PROBLEM
Go through the entries below. Copy out every line that contains "Deletes".

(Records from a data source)
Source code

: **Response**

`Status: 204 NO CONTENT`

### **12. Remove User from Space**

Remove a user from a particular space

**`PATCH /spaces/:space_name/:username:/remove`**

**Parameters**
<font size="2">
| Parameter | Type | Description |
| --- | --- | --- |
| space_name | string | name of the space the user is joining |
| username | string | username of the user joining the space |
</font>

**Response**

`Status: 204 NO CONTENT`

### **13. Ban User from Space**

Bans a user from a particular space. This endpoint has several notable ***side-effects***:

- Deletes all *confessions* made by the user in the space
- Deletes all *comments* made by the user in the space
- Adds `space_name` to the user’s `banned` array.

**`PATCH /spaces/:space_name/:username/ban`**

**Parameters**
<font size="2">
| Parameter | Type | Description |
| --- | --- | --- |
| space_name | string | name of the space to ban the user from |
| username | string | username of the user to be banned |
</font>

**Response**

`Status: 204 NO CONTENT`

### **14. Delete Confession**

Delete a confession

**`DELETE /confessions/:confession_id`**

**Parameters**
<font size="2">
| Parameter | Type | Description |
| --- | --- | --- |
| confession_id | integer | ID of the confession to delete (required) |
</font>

THE ANSWER
- Deletes all *confessions* made by the user in the space
- Deletes all *comments* made by the user in the space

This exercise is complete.